One remarkable finding in our study was significant variation between the nucleotide sequences of NS3of HGV although the sequences seemed much more conserved than corresponding HCV sequences (14). The lower than expected variability of HGV may have been indicative of weak selection pressure on these viruses, due to an inadequate immune response. Sequence variation in HGV ranges from 0.5% to 20.7% at the nucleotide level, and the NS3 region of HGV has sequence divergence of 10% to 20% (31).

Regarding homology of Iranian nucleotide sequences, there were 96.4% identity between IR1 and IR2, 94.9% between IR1 and IR3, and 96.5% between IR2 and IR3, suggesting that all included sequences belonged to the same GBV-C/HGV genotype. These results are consistent with previous research in HGV isolates from Spanish (32). Moreover, the homology of NS3 nucleotide sequences of the three Chinese HGV strains were reported to be 92.48%, 89.09%, and 85.34% with GBV-C (U36380), and 89.09%, 85.34%, and 85.34% with HGV (U44402) (33).
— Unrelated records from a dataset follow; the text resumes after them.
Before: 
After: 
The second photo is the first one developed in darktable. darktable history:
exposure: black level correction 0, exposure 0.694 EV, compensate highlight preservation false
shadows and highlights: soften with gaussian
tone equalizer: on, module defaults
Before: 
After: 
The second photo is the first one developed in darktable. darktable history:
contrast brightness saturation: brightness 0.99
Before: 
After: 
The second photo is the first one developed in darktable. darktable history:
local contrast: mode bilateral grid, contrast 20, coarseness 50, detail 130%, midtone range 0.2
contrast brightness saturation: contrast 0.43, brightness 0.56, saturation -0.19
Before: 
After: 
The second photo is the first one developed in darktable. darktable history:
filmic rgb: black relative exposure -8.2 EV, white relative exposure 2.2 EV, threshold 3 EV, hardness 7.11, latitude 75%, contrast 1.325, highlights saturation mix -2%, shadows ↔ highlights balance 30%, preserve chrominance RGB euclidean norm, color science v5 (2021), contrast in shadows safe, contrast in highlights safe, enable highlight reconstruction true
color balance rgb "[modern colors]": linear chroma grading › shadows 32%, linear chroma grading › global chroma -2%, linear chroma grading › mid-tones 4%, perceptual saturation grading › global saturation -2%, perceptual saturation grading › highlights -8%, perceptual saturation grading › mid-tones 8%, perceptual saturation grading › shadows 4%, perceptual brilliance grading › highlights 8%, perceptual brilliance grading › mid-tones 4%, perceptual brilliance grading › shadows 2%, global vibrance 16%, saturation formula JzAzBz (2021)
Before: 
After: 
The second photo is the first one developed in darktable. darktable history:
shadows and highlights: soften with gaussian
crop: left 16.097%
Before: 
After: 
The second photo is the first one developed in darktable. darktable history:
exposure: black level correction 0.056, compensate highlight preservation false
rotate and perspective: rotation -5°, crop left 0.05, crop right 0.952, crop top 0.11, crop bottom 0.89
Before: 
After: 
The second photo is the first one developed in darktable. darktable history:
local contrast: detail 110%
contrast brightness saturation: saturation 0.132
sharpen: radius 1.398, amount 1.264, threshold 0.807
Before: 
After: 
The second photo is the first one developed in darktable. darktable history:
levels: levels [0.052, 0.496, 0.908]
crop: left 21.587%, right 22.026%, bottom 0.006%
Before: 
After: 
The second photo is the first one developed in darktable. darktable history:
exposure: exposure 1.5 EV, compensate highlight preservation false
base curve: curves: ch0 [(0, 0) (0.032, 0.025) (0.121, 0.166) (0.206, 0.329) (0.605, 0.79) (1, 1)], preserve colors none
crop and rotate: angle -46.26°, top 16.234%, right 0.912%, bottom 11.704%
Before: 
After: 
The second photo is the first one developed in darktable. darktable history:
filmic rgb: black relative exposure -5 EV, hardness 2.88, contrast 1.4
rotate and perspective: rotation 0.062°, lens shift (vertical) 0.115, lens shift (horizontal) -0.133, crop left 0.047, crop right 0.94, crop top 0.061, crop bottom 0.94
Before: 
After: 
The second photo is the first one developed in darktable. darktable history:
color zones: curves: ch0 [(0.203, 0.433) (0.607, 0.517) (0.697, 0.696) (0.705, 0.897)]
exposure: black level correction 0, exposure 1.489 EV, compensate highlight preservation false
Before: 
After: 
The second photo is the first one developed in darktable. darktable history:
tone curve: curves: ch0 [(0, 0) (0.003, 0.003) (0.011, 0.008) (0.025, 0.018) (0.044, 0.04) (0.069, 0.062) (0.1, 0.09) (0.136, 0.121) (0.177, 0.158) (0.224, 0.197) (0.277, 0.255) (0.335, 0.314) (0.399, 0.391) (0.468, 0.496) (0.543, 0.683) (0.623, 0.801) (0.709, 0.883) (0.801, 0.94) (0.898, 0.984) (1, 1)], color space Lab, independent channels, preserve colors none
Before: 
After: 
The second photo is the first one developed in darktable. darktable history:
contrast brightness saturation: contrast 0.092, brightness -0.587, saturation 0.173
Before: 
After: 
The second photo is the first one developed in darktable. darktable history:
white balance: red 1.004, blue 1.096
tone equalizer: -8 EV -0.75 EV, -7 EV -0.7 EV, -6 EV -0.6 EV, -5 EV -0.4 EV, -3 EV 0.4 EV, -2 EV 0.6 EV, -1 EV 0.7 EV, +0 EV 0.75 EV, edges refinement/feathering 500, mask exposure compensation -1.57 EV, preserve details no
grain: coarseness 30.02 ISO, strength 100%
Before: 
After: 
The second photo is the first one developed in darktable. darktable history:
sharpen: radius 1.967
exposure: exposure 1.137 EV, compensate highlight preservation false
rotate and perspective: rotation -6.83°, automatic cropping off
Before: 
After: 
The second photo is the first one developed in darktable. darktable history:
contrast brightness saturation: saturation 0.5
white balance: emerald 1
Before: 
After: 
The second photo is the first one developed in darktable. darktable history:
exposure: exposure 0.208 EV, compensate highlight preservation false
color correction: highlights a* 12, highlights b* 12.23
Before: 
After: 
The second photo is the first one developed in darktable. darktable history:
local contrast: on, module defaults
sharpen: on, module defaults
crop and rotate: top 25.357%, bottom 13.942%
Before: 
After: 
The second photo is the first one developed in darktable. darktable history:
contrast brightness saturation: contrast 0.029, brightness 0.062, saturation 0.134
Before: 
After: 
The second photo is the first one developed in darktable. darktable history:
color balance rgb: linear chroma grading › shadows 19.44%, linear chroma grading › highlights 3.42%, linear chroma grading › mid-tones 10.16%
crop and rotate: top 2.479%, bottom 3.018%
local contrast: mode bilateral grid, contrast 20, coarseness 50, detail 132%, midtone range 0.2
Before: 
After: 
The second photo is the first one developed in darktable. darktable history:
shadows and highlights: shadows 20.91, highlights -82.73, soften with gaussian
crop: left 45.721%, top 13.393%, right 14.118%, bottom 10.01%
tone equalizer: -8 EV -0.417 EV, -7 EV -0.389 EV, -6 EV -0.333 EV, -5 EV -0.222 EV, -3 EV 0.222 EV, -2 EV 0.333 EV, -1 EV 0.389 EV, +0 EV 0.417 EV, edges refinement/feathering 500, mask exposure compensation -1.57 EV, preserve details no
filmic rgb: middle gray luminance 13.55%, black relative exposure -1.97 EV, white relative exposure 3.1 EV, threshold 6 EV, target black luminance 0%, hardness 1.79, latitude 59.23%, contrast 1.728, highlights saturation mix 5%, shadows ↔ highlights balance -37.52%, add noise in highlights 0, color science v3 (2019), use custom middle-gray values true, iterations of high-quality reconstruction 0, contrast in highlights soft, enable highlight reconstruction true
Current genotyping approaches, applying for many viruses including HCV, mainly rely on a comparison of partial sequences in specific regions of the viral genome. Attempts to group phylogenetic of GBV-C/HGV isolates based on sequence analysis of subgenomic coding regions need further studies. For instance, comparison of sequences within the NS3 helicase region for isolates failed to differentiate between African, Asian, and European-North American isolates (14, 34).

In conclusion, all probable relationships and variations are not reproduced by analysis of fragments of NS3 coding region, but that may be useful in the development of methods to discriminate different variant groupings of HGV. Furthermore, this study will help to better understanding of genetic characteristics of circulating HGV in Iranian population and its similarities and differences with elsewhere.